La marine marchande risque donc aussi des poursuites légales si elle sauve des vies ?
Oui, ce ne sont plus seulement les bateaux humanitaires qui sont visés, la marine marchande l’est aussi. Genève est la deuxième place mondiale de transport maritime et cela aura probablement un impact sur l’un des secteurs les plus actifs à Genève. On a souvent présenté le sauvetage en mer des réfugié.e.s comme un sujet ne concernant que les ONG, mais cela a des répercussions importantes sur les obligations étatiques et sur des secteurs comme la marine marchande. C’est important d’avoir aussi cette vision pour comprendre ce qui se passe.
Qu’en est-il des conséquences de la Covid-19 sur le travail de SOS Méditerranée ?
Nous avons eu une période sans bateau de sauvetage en mer, pour cause de ports fermés et de ravitaillement impossible. La situation sanitaire, notamment de l’Italie, ne permettait pas de pouvoir négocier sereinement. La pandémie de Covid-19 est utilisée comme prétexte pour refermer les frontières et pour ne pas répondre aux obligations légales. Je respecte les demandes de l’Italie d’être soutenue par l’Union européenne, mais on ne peut pas prendre les gens en otage dans une situation aussi grave. Les bateaux humanitaires sont à quai, pour des raisons diverses. L’Ocean Viking est en détention administrative en Sicile, où l’on nous demande une série de certificats pour prouver que le bateau a la possibilité d’effectuer des sauvetages. Il y a clairement une volonté politique d’arrêter les bateaux.

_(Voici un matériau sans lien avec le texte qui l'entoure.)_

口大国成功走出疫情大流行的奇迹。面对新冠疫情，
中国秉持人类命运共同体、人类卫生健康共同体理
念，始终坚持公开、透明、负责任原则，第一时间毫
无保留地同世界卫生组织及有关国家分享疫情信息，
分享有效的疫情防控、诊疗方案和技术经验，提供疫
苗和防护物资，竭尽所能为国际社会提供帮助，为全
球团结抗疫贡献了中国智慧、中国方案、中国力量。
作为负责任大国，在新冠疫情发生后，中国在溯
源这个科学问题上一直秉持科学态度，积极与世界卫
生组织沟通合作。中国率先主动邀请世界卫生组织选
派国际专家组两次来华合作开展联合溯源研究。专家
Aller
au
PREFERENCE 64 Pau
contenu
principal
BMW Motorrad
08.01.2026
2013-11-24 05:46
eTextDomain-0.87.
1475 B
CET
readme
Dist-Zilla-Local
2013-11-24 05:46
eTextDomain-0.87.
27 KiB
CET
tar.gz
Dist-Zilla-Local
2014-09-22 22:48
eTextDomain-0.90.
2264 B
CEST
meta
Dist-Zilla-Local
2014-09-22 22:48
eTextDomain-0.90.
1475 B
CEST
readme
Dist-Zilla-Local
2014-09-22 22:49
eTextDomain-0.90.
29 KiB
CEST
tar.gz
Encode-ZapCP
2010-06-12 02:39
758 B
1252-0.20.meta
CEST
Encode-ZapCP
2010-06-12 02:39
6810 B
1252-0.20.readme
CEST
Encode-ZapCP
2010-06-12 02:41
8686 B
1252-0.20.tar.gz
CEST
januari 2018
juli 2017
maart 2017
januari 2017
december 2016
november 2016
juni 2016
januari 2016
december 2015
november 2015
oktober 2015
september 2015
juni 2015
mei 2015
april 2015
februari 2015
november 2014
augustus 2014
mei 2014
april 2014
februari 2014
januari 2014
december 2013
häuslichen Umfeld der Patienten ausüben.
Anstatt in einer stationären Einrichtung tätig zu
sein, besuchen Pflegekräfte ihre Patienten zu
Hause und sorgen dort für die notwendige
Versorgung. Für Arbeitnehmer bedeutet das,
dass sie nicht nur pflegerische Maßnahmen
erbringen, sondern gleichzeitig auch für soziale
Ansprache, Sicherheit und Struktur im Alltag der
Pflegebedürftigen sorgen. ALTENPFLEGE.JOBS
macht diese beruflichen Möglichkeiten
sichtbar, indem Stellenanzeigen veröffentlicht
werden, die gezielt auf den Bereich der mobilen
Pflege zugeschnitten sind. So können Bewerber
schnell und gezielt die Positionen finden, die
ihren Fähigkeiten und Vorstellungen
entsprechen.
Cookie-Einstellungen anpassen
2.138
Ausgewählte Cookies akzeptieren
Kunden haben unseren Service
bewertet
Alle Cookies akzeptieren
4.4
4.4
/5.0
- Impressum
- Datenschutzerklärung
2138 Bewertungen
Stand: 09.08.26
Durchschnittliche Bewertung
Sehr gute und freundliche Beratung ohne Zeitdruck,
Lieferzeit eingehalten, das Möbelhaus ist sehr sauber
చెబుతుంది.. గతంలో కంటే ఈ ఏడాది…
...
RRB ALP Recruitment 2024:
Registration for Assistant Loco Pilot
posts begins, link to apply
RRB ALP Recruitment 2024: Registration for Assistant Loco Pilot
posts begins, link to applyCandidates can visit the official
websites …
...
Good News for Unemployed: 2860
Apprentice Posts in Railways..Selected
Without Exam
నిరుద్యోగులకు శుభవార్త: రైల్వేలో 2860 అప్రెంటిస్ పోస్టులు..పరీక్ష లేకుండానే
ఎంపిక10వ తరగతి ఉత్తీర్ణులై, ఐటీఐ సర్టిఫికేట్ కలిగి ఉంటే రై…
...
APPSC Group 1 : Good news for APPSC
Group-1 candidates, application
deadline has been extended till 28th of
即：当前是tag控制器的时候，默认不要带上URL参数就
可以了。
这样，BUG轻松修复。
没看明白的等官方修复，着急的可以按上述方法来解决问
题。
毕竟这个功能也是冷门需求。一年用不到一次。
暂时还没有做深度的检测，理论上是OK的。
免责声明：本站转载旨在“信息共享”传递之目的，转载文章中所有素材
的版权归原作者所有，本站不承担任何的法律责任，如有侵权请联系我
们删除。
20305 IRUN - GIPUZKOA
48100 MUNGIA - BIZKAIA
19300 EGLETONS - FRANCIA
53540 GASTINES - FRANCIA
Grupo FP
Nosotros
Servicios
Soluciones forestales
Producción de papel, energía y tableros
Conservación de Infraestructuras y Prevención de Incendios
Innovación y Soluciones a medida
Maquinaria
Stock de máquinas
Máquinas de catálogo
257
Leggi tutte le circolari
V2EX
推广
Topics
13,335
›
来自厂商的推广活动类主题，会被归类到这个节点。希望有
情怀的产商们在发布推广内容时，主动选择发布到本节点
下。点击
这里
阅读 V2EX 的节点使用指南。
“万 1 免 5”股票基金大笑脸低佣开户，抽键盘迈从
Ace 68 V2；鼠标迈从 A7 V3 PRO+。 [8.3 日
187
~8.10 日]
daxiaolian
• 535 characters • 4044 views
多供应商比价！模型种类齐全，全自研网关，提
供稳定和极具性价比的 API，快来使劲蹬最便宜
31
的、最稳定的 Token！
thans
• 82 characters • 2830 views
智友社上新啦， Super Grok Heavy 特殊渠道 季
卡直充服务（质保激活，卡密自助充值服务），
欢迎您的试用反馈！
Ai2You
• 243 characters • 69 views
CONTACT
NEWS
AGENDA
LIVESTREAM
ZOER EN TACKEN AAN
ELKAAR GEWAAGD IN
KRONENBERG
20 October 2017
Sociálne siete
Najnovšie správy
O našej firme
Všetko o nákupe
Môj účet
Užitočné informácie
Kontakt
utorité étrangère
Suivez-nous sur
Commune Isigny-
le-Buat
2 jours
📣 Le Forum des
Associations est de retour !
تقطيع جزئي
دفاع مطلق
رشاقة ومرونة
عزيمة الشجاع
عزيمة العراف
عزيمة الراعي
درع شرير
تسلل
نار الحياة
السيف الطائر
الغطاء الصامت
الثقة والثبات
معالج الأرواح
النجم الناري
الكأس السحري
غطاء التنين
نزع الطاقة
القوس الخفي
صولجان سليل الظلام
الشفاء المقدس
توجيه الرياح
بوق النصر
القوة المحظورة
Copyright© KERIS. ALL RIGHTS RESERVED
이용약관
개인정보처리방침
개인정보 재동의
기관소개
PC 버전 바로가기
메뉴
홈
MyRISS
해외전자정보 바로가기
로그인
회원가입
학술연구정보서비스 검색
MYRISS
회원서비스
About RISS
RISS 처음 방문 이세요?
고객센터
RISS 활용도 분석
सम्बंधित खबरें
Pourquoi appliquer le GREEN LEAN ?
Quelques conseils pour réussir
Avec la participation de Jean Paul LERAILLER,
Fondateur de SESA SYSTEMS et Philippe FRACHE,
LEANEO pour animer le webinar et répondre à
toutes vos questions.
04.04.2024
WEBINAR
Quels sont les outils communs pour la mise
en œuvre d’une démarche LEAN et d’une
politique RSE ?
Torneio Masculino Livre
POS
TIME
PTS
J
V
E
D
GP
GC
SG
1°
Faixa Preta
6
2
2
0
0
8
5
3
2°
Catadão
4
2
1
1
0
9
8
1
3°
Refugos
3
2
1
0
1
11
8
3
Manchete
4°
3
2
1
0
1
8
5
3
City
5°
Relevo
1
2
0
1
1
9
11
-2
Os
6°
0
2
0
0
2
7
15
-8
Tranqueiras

Que répondez-vous à ceux qui accusent les ONG de faire le jeu des passeurs ?
Des études ont été faites, dont une financée par le Fonds national suisse, pour savoir s’il y a une corrélation entre la présence de bateaux humanitaires en mer et le nombre de départs des réfugié.e.s et des demandeurs.ses d’asile qui risquent leur vie pour traverser la Méditerranée. Or on constate que depuis quelques mois, il n’y a quasiment pas de bateau humanitaire en mer et il y a pourtant une augmentation des départs depuis la Libye, estimée entre 100 et 200 % par les agences des Nations Unies par rapport à l’année dernière entre janvier et août. Preuve est faite qu’il n’y a pas de corrélation entre la présence des bateaux en mer et les départs. Les gens fuient la Libye ravagée par un conflit depuis des années, où les conditions de détention des migrants sont désastreuses. Des témoignages, des photos et des vidéos montrent que les personnes détenues dans ces camps en Libye sont torturées et violées.
Quelle est la stratégie de l’Union européenne face à cette situation ?
L’UE a décidé de renforcer les garde-côtes libyens alors que les garde-côtes qui interceptent les embarcations au large des côtes libyennes ramènent les gens en Libye qui n’est pas considérée comme un pays sûr, comme le rappelle le HCR. En finançant ce système, l’UE finance des renvois dans des camps où les gens subissent de mauvais traitements.